** TEXT PROVIDED follows **

# Help, please.  Need thickening agent for crab dip



## dit (Dec 24, 2008)

I made hot crab dip and it's too liquidy....i tried adding some flour and no results (I am afraid to let it boil) - what can i add to thicken?  It's a cream cheese base and i have to make sure not to curdle it.  Thinking...bread crumbs?   THANKS!!!!


----------



## anni (Dec 24, 2008)

Not knowing the recipe, I am going to guess.  How about making a butter and flour roux and then adding it a little spoon at a time, stirring constantly?


----------



## dit (Dec 24, 2008)

Anni, thanks for responding so quickly.   It's cream cheese, mayo, crab meat, mustard, sugar and sherry (the sherry made it thin).  If I add the roux, do I have to bring it to a boil to make it thicken?  I am afraid to bring it to a boil.   THANKS!


----------



## Uncle Bob (Dec 24, 2008)

More cream cheese..a little mayo.


----------



## SierraCook (Dec 24, 2008)

If you have any unflavored gelatin in the house, mix a tablespoon of the unflavored gelatin with 3 tablespoons of hot water.  Add that to the hot crab dip.


----------



## Poppinfresh (Dec 24, 2008)

The simple answer is more cream cheese, but that will throw off the flavor balance.

This is going to sound weird, but you might want to try some arrowroot. 

Bread crumbs will also work well, as will gelatin


----------



## mcnerd (Dec 24, 2008)

I would have grabbed the Instant ClearJel® to thicken without cooking.  Its total clear and has no residual taste.


----------



## Maverick2272 (Dec 24, 2008)

I would be with UB and add in some more cream cheese and mayo. It might make those flavors strong, but then again it also sounds like there is to much sherry in it thus making it more liquidy than it should be so maybe it will actually help balance the flavor a little.


----------



## dit (Dec 25, 2008)

Thank you all!  Much appreciated....I added some more cream cheese and it's looking pretty good.  Most importantly though, it takes great!   Merry Christmas!


----------



## Maverick2272 (Dec 25, 2008)

Very cool! Merry Christmas!


----------



## black chef (Dec 28, 2008)

drink the rest of the sherry until the room starts spinning, and then, you won't care about the "liquidity" of the dip.


----------



## padams2359 (Dec 29, 2008)

Cream Cheese and Crab is not something you want to bring to a rolling boil.  I would have gotten it to a mild simmer.  Add 1 Tsp of Corn Starch to 2 Tsps of cold water, then add it to the mixture.  If you stir it too much, crab meat will break to pieces.


----------



## CookinNow (Dec 29, 2008)

Cornstarch and water is what I was thinking too. It won't affect the taste either. 

Jeff


----------



## Seven S (Jan 5, 2009)

black chef said:


> drink the rest of the sherry until the room starts spinning, and then, you won't care about the "liquidity" of the dip.



i totally agree!


----------



## zoey123 (Jan 11, 2009)

Bread crumbs are often used as a thickening agent to dips.


----------

** End of TEXT PROVIDED **

[ABOUT THIS TASK]
In the crab dip thread, which ingredient does the original poster say made the dip thin? Rely only on the crab dip thread for your answer.

** EXTRACTED ENTRIES follows **

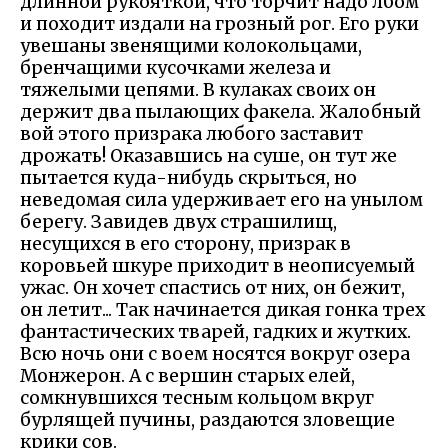
длинной рукояткой, что торчит надо лбом
и походит издали на грозный рог. Его руки
увешаны звенящими колокольцами,
бренчащими кусочками железа и
тяжелыми цепями. В кулаках своих он
держит два пылающих факела. Жалобный
вой этого призрака любого заставит
дрожать! Оказавшись на суше, он тут же
пытается куда-нибудь скрыться, но
неведомая сила удерживает его на унылом
берегу. Завидев двух страшилищ,
несущихся в его сторону, призрак в
коровьей шкуре приходит в неописуемый
ужас. Он хочет спастись от них, он бежит,
он летит... Так начинается дикая гонка трех
фантастических тварей, гадких и жутких.
Всю ночь они с воем носятся вокруг озера
Монжерон. А с вершин старых елей,
сомкнувшихся тесным кольцом вкруг
бурлящей пучины, раздаются зловещие
крики сов.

** End of EXTRACTED ENTRIES **

[RESULT OF THIS TASK]
The sherry made the dip thin.